Story

Sulphuric fumes and volcanic pools where things dare to grow

Tongariro National Park, New Zealand. The wind whipping the volcanic gravel in all directions. We hasten as we still need to pitch the tent before darkness falls, but I have a sense of deja vu. We have taken this path before; maybe a week ago, I don’t remember. Ngauruhoe to the West, Rangipo Desert to the right. How far have we to go yet? But it’s hot now. The still, sweltering heat forces us to halt for a respite. So we eat the homemade Vietnamese rolls we had pre-rolled and which have liquefied and become one with each other in the hot resealable sandwich bags. I can’t tell if I am chewing salad or cellophane or rice paper. What does it matter? I turn around, Ngauruhoe to my right, Ruapehu on the left. Are we hiking anticlockwise? Why are we still standing here, eating bits of melted plastic?

Now that the tent is pitched, we are urged to take a dip in the stream nearby. It’s beautiful because dusk is creeping in and we are alone, naked in a shallow pool, and desperately trying to shake off the cold. The stream plunges over a sheer drop just metres away, with views over the valley and I’m feeling dizzy looking at it. So I dry off and watch the sunset and then the sunrise which awakes me, though I haven’t slept yet; shivering all night in a flimsy sleeping bag at this high altitude.

Rangipo Desert to the west, Ngauruhoe to the right. It’s hot again and the punishing heat, the breathlessness of an arduous climb stops me. Drinking straight from the creek I realise that we still have a long way to go and there’s no time to rest. It’s almost dusk but it could be dawn too. The ground falls apart as I scramble. Ashes and rocks. A crumbling, barren land where no vegetation but the red tussock and a few occasional shrubs dare to grow.

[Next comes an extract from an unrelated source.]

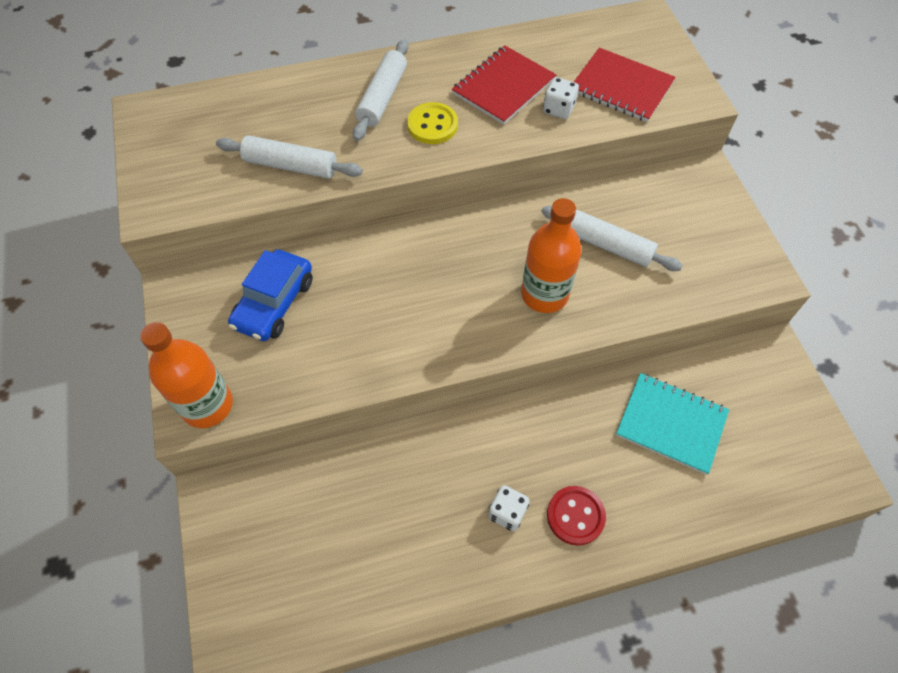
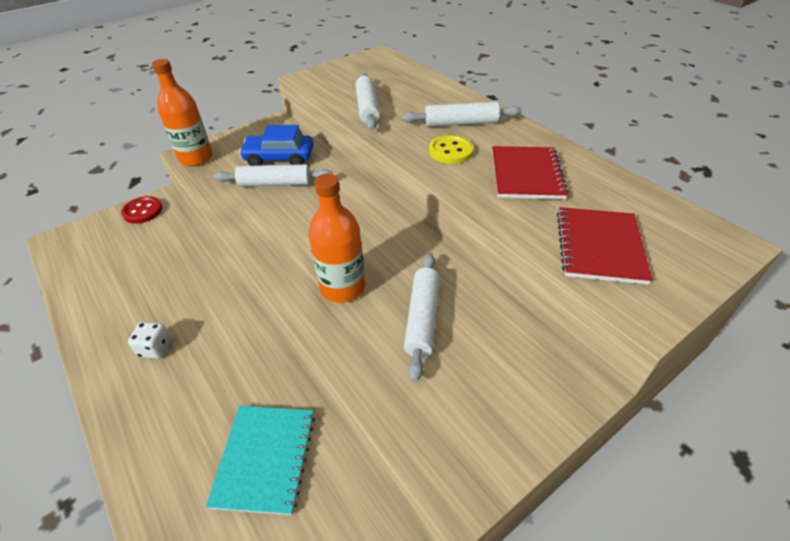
camera: 70 degrees right, 15 degrees down
(331, 319) = (275, 183): none -> white rolling pin
(503, 87) = (526, 174): red notebook -> red notebook turned 75 degrees clockwise
(558, 109) = (528, 211): white dice -> none
(575, 516) = (155, 398): red button -> red button (142, 211)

Sulphuric fumes distract me while I climb, the air is crisp and bitter, the temperature flirting with zero. The landscape is well alive. How far does a lahar travel, I wonder? Without warning, Ngauruhoe spews his last meal, and the scolding lava mud runs fast down the slopes, and there’s no way to escape it. I feel the heat penetrating my body, smothering my insides. “It’s too late!” I yell at Kelly, who is sound asleep beside me in the tent, breathing in the icy air.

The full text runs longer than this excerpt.